→ Stored dataset items
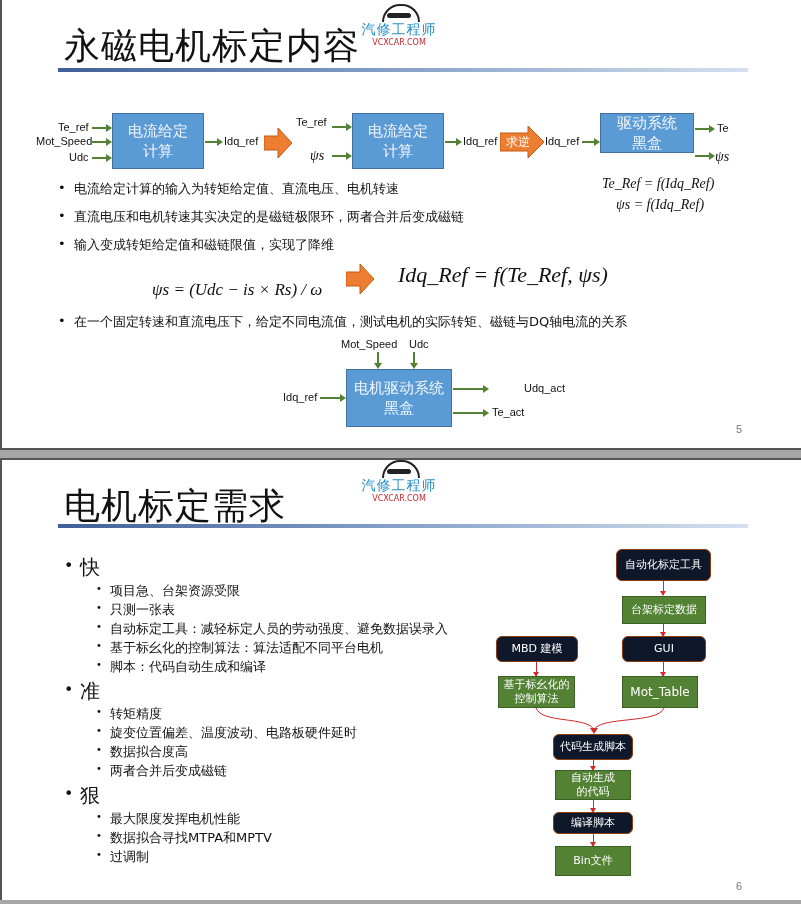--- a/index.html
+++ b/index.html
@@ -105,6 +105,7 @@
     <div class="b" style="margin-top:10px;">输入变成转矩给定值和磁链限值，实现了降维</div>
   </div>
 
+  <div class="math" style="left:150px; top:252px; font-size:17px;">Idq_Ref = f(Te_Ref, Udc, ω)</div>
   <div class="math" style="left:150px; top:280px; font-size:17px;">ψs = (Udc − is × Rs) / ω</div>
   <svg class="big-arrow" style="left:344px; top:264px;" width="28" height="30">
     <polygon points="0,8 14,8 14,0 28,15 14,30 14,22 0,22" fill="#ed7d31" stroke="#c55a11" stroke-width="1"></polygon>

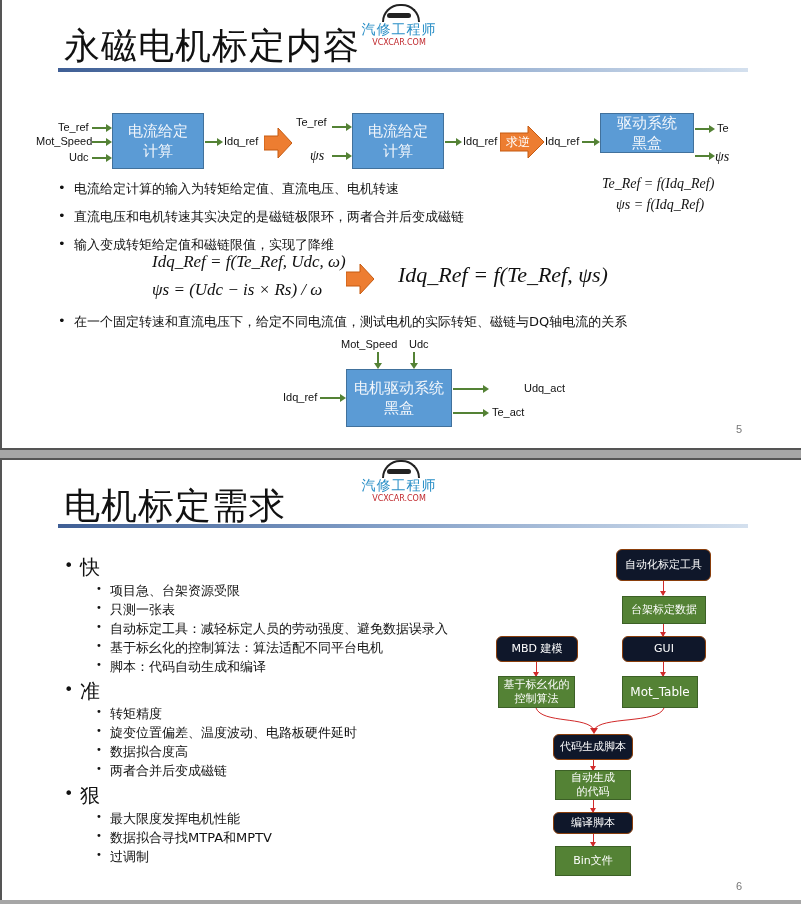--- a/index.html
+++ b/index.html
@@ -166,7 +166,7 @@
 
   <div class="fc orange" style="left:614px; top:89px; width:95px; height:32px;">自动化标定工具</div>
   <div class="fl" style="left:661px; top:121px; height:14px;"></div>
-  <div class="fc green" style="left:620px; top:136px; width:84px; height:28px;">台架标定数据</div>
+  <div class="fc green" style="left:620px; top:136px; width:60px; height:28px;">台架标定数据</div>
   <div class="fl" style="left:661px; top:164px; height:12px;"></div>
   <div class="fc orange" style="left:620px; top:176px; width:84px; height:26px;">GUI</div>
   <div class="fl" style="left:661px; top:202px; height:14px;"></div>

→ Try it
Search the data for "-166,7 +166,7 @@". Beginning with that line, set down every line through the last exactly.

→ Exercise answer
@@ -166,7 +166,7 @@
 
   <div class="fc orange" style="left:614px; top:89px; width:95px; height:32px;">自动化标定工具</div>
   <div class="fl" style="left:661px; top:121px; height:14px;"></div>
-  <div class="fc green" style="left:620px; top:136px; width:84px; height:28px;">台架标定数据</div>
+  <div class="fc green" style="left:620px; top:136px; width:60px; height:28px;">台架标定数据</div>
   <div class="fl" style="left:661px; top:164px; height:12px;"></div>
   <div class="fc orange" style="left:620px; top:176px; width:84px; height:26px;">GUI</div>
   <div class="fl" style="left:661px; top:202px; height:14px;"></div>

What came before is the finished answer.